On est autre et personne :
entre leurs noms vides
passent et s'évanouissent
eau, pierre, vent.
A Roger Caillois (p. 520)
Aimer , c'est peut-être apprendre
à marcher dans ce monde.
Apprendre à nous tenir tranquilles
Comme le chêne et le tilleul de la fable.
Apprendre à regarder.
Ton regard est un semeur.
Il a planté un arbre.
Je parle
parce que tu fais trembler les feuilles.
( " L'arbre parle")
UNE CERTITUDE
Si réelle est la blanche lumière
de cette lampe, réelle
la main qui écrit, sont-ils réels
les yeux qui regardent ce qui est écrit ?
D'un mot à l'autre
ce que je dis s'évanouit.
Je sais que je suis vivant
entre deux parenthèses.
D'UN MOT À L'AUTRE
Un poète
... L'homme est l'aliment de l'homme. Le savoir ne se distingue pas du songe, ni le rêve du faire. Le poète a mis le feu à tous les poèmes. C'en est fini des mots et des images. Abolie, la distance entre le nom et la chose ; nommer c'est créer, imaginer c'est naître. (p. 95)
Ecoute-moi comme on entend la pluie,
sans écouter, écoute-moi parler
les yeux ouverts sur l'intérieur,
assoupie, chaque sens en éveil,
il pleut, des pas légers, rumeurs de syllabes,
l'air et l'eau, paroles qui ne pèsent :
ce que nous étions, ce que nous sommes
les jours et les années, cet instant même,
temps qui ne pèse, lourde peine,
Ecoute-moi comme on entend la pluie...
Tu as tous les visages et aucun,
Tu es toutes les heures et aucune,
Tu ressembles à l'arbre et au nuage,
Tu es tous les oiseaux et un astre,
Tu ressembles au tranchant de l'épée
Et à la coupe de sang du bourreau,
Lierre qui avance, enveloppe et déracine
L'âme et la divise d'elle-même,
Ecriture de feu sur le jade,
Crevasse dans la roche, reine des serpents,
Colonne de vapeur, source dans le roc,
Cirque lunaire, pic des aigles,
Grain d'anis, épine minuscule
Et mortelle qui donne des peines immortelles.

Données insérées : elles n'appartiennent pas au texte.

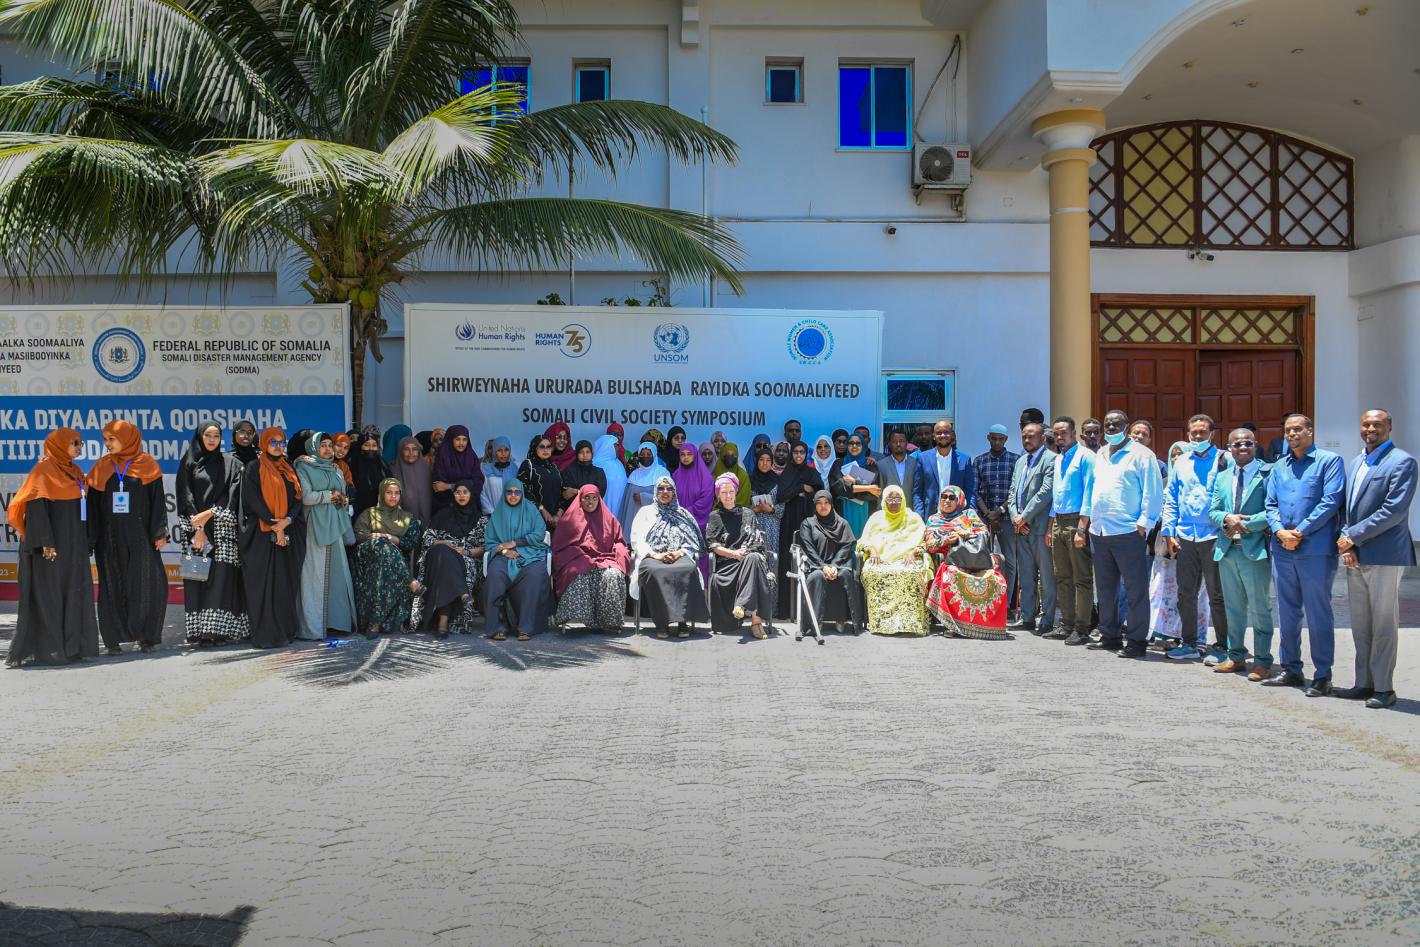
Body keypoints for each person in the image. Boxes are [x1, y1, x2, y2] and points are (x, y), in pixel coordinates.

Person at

Là où s’effacent les chemins, où s’achève le silence, j’invente le désespoir, l’esprit qui me conçoit, la main qui me dessine, l’œil qui me découvre.
J’invente l’ami qui m’invente, mon semblable; et la femme, mon contraire, tour que je couronne d’oriflammes, muraille que mon écume assaille, ville dévastée qui renaît lentement sous la domination des yeux.
Contre le silence et le vacarme, j’invente la Parole, liberté qui s’invente elle-même et m’invente, chaque jour.
“Je suis au milieu de cette phrase
par où m’entraîne-t-elle ?
Langage lacéré.
Poète : jardinier d’épitaphes.”
Fraternité
Je suis un homme : peu je dure
et la nuit est énorme.
Mais je regarde vers le haut :
les étoiles écrivent.
Sans comprendre je comprends :
je suis aussi écriture
et en cet instant même
quelqu’un m'épelle.
Hommage à Claude Ptolémée
L’expérience poétique est une révélation de notre condition originelle. Et cette révélation se résout en une création : celle de nous-mêmes.